The cover is very smooth but I don’t know what it’s made of – not leather but some form of plastic or vinyl? Anyway, it feels sturdy enough to be able to write in the book without having something other than your knee to lean on, but is still flexible. The cover had a label giving its description (ruled notebook) in six languages and the number and weight of the pages – 96 pages; 85g (presumably per m2). The book is 16 x 24 cm with rounded corners and a discreet logo at the bottom right of the cover.

corner logo and rounded corners

The first page is blank (and, as ever, stuck down the spine edge to the first lined page). There’s no ‘title page’ like there is in the Ciak.
As you can see from the first lined page, I am using this notebook as a running log/journal. I’m aiming to do a half marathon for charity in May 2012 and thought I would record the highs and lows of my running schedule. This seemed slim enough to not end up with oodles of blank pages at the end!
Although it doesn’t really lie flat, with some persuasion, it can be encouraged to lie almost flat!
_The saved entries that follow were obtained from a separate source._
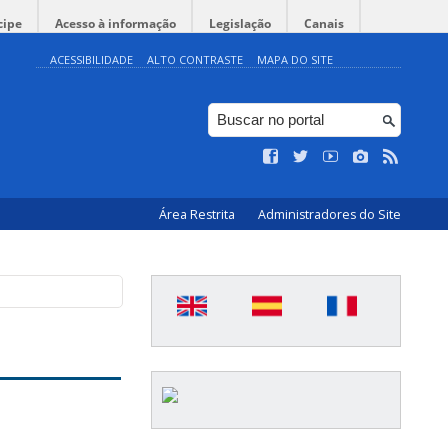
cipe
Acesso à informação
Legislação
Canais
ACESSIBILIDADE
ALTO CONTRASTE
MAPA DO SITE
Área Restrita
Administradores do Site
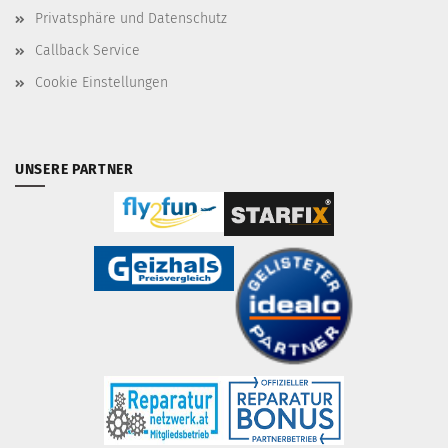
Privatsphäre und Datenschutz
Callback Service
Cookie Einstellungen
UNSERE PARTNER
first lined page - you can see the front sheet is stuck to it
The paper is thinner than in the Ciak but is very smooth to write on and copes well with fountain pen. My Parker Sonnet always lays down a lot of ink during writing and this did sit on the surface a bit – enough that I would need to use a blotter before turning the page, to be honest. But, there is minimal bleed-through to the other side with any of: Parker Sonnet, Parker italic nib or Osmiroid flat-tip nib (my three favourite pens!). You can see in the following picture how little the bleed-through is (and I know – I write really dull things about my running!).  The thing holding the pages open is my Garmin!

minimal bleed-through and nice to write in fountain pen in
It’s interesting (to me) to note that the same thing that happens when writing in a Moleskine seems to happen in this book too – the blue/black ink from the Osmiroid always gets lighter and more turquoise looking after a day or so. The top entry (from the 5th Oct) looks paler and more greeny than the entry from today (8th). Maybe it’s the cream pages?

The line-spacing is quite narrow (5.5 mm) so if you had large writing you might struggle to fit to the lines. My writing is reasonably small thankfully. For a running journal it’s fine – for book planning it would have been too narrow I think. My Moleskine was 6 mm line spacing and it felt too dense at times, especially in A4 en bloc. There is no ribbon marker in the book.

Overall, I would give it a 3 out of 5. It’s small and good quality, but the line-spacing is a tiny bit tight, it doesn’t lie flat easily and the lack of a ribbon marker is a shame. But, for the price, it’s a good, serviceable notebook.